WHEN THE TOWN of Todos Santos was laid out in 1868, it contained 20 acres divided into 19 blocks and a plaza. The center of the community, the plaza was bounded by the present day streets of Willow Pass, Grant, Mt. Diablo, and Salvio. Dedicated by Salvio Pacheco to the people of Todos Santos to be used as a park, it became the focus of the city’s entertainment and business district.
In the early 1870s, fast-growing eucalyptus trees were planted throughout the area. To protect the trees from roaming stock, a picket fence with turnstiles at each corner was built. As the trees grew and provided generous shade, the plaza was used for the community’s gatherings and celebrations.
In 1903, former justice of the peace John Burke obtained two large cannons from the old battleship U.S.S. Independence to ornament the plaza. The old war relics graced the plaza for many years, but they mysteriously disappeared in the 1940s.
Another addition to the grounds was a band stand, donated by the Native Daughters of the Golden West, and Sunday afternoon musical concerts became a popular attraction during the summers.
In 1912, the first of the many Concord Walnut Festivals was held here, and in 1917, a Carnegie Library was built in the plaza.
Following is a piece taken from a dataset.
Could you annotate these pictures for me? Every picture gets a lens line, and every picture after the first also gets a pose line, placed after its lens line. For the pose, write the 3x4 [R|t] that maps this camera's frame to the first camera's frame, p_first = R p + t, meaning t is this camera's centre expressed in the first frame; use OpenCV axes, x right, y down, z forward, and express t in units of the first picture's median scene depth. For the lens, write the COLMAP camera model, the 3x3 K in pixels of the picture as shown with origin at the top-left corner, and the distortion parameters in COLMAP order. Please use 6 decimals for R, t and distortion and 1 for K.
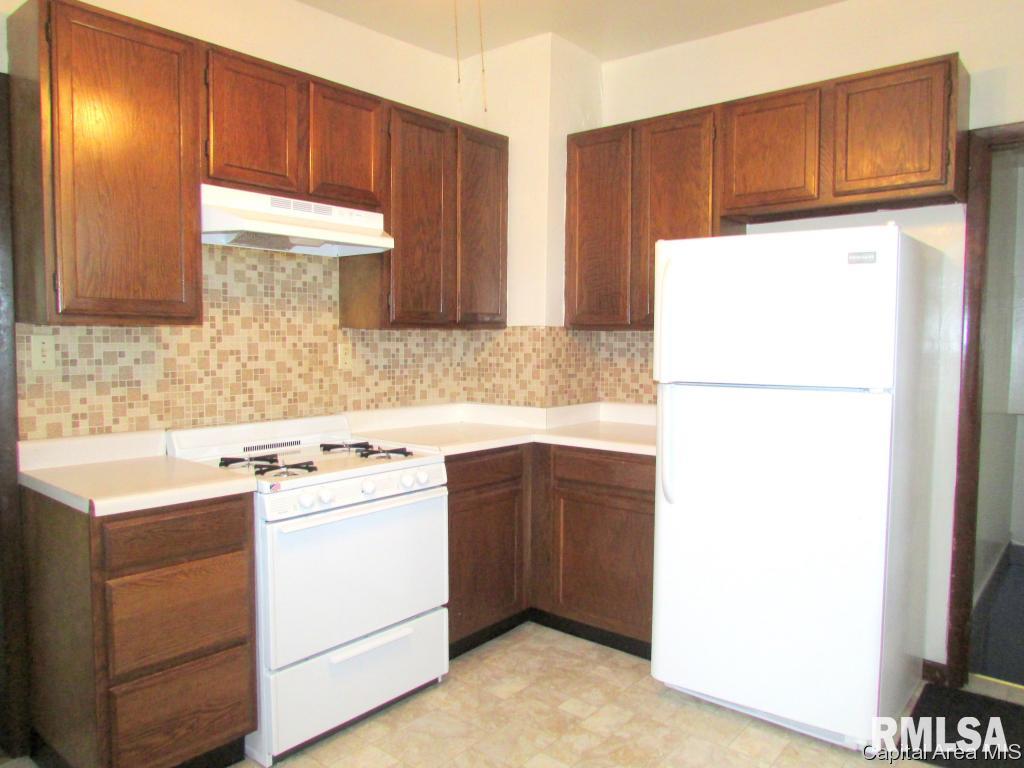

In 1931, the eucalyptus trees, suffering from ol age, were cut down. Civic groups staged benefits toraise money for a plaza improvement project – the idea of Paul Keller. An 800-foot-long pergola thought to the largest in the world, was built. Many varieties of wisteria were planted under Keller’s direction by the Native Daughters and the Mt. Diablo Women’s Club. For many years, a Wisteria Festival was held in the plaza.
In the 1950s, the plaza underwent extensive remodeling. The pergola, along with the wisteria, the library, and the bandstand were removed. In 1961 benches and picnic tables were added, and new trees and raised flower beds were planted.
The Downtown Property Owners Association downtown beautification program, launched in the late 1960s, also included plans to revitalize the plaza. At that time, the Concord City Council adopted Betty Beede’s suggestion that the plaza be officially called Todos Santos Plaza, commemorating Concord’s original name.